Words: Bijoy Kumar
Being an auto enthusiast and a motorcyclist means friends from all walks of life come to you for advice. It is entirely another matter that it has been seven years since I ditched the motoring journalism ship to join a car company. But it is a responsibility I take very seriously. There are parents of teenagers asking advice for buying scooters for their children with freshly minted licences to those closing in on the half century mark trying to get back to motorcycling. I do realise that they come to me trusting my instincts and experience and I better deliver, right? So sometimes I go the extra mile and go ride the motorcycle in question and help them decide. And guess what, I enjoy the process too.
So when a close friend said he is ready for a Harley, we launched a big hunt. He was certain that he didn’t want to spend a fortune on a brand new motorcycle and was keen on getting the biggest bang for his buck. Who doesn’t want that, right? But an array of glorious possibilities came along as we started hunting for a big used Harley for the price of a spanking new Sportster. We shortlisted on a Dyna that had 9,000km on the clock and close to 2 lakh worth of accessories. The problem area was that it was registered in another state. The bike came through an agent who had removed the aftermarket rear view mirrors (and offered them at a cost later!) but was in good shape otherwise. I went with my friend and paid little over Rs 9 lakh for a motorcycle that would have cost the first owner over Rs 12 lakh. Sure it took a while for the paperwork to be sorted out but hey, it was a clean five lakh cheaper if you add the price of the accessories. The engine had just been run in and it featured a subtle yet loud enough Screamin’ Eagle pipe to boot too.
Another friend whom I had introduced to Harleys on a trip to New Zealand wanted a motorcycle similar to my Iron 883. The hunt was slightly longer since I found the Iron prices in the used market inflated. The first motorcycle that we saw had horrible, cheap aftermarket pipes which I thought had affected the performance of the V-twin. But good things come to those who wait, right? An immaculate Iron 883 in matte black came up with the owner all set to upgrade to a Fatboy. A Harley owner who has his eyes set on something bigger and brighter is always a good candidate to sell his existing steed at a reasonable price – trust me on this. This motorcycle with just 6,000km on the odo was lapped up by my friend for barely Rs 6.5 lakh. Too much, did you say? How about a Hollywood handlebar, medallions all round, an air-horn that can shame a locomotive and last but not the least, a pair of V&H silverware that sounds like instant thunder? And he got the rear seat, sissy bar, foot pegs and the works – all that costs additional money.
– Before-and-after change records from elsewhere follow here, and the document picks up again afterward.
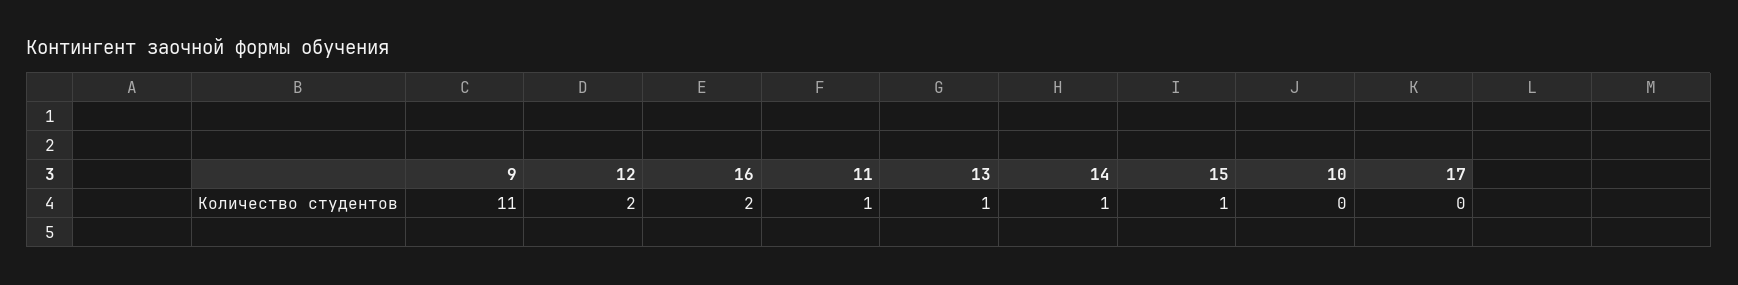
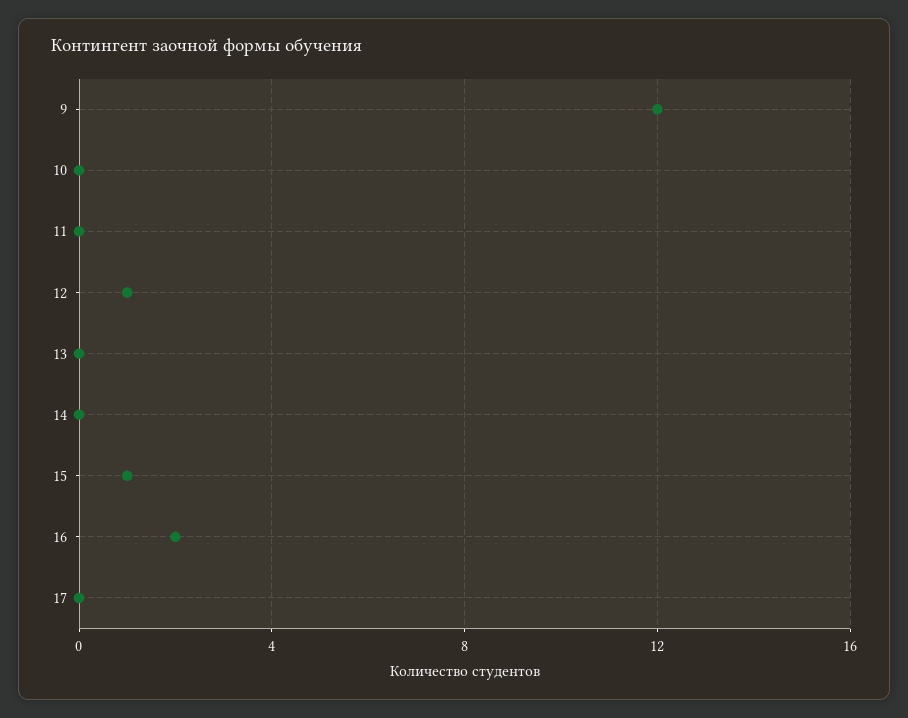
  {
-   "9": 11,
+   "9": 12,
-   "12": 2,
+   "12": 1,
    "16": 2,
-   "11": 1,
+   "11": 0,
-   "13": 1,
+   "13": 0,
-   "14": 1,
+   "14": 0,
    "15": 1,
    "10": 0,
    "17": 0
  }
While these are stories with happy endings, there is a dark world out there that you need to worry about. Improper imports, stolen machines, failed warranties, crash-repair jobs…you name it. The last thing you want is to get your mate a motorcycle that will land him in a garage or, worse still, a police station.
I ride with the above mentioned gentlemen on a regular basis as we are part of the Creek Slayers gang and it is a pleasure to follow them and listen to the glorious cacophony of their big twins. And yes, you do feel proud that you helped your buddies get back on wheels in style.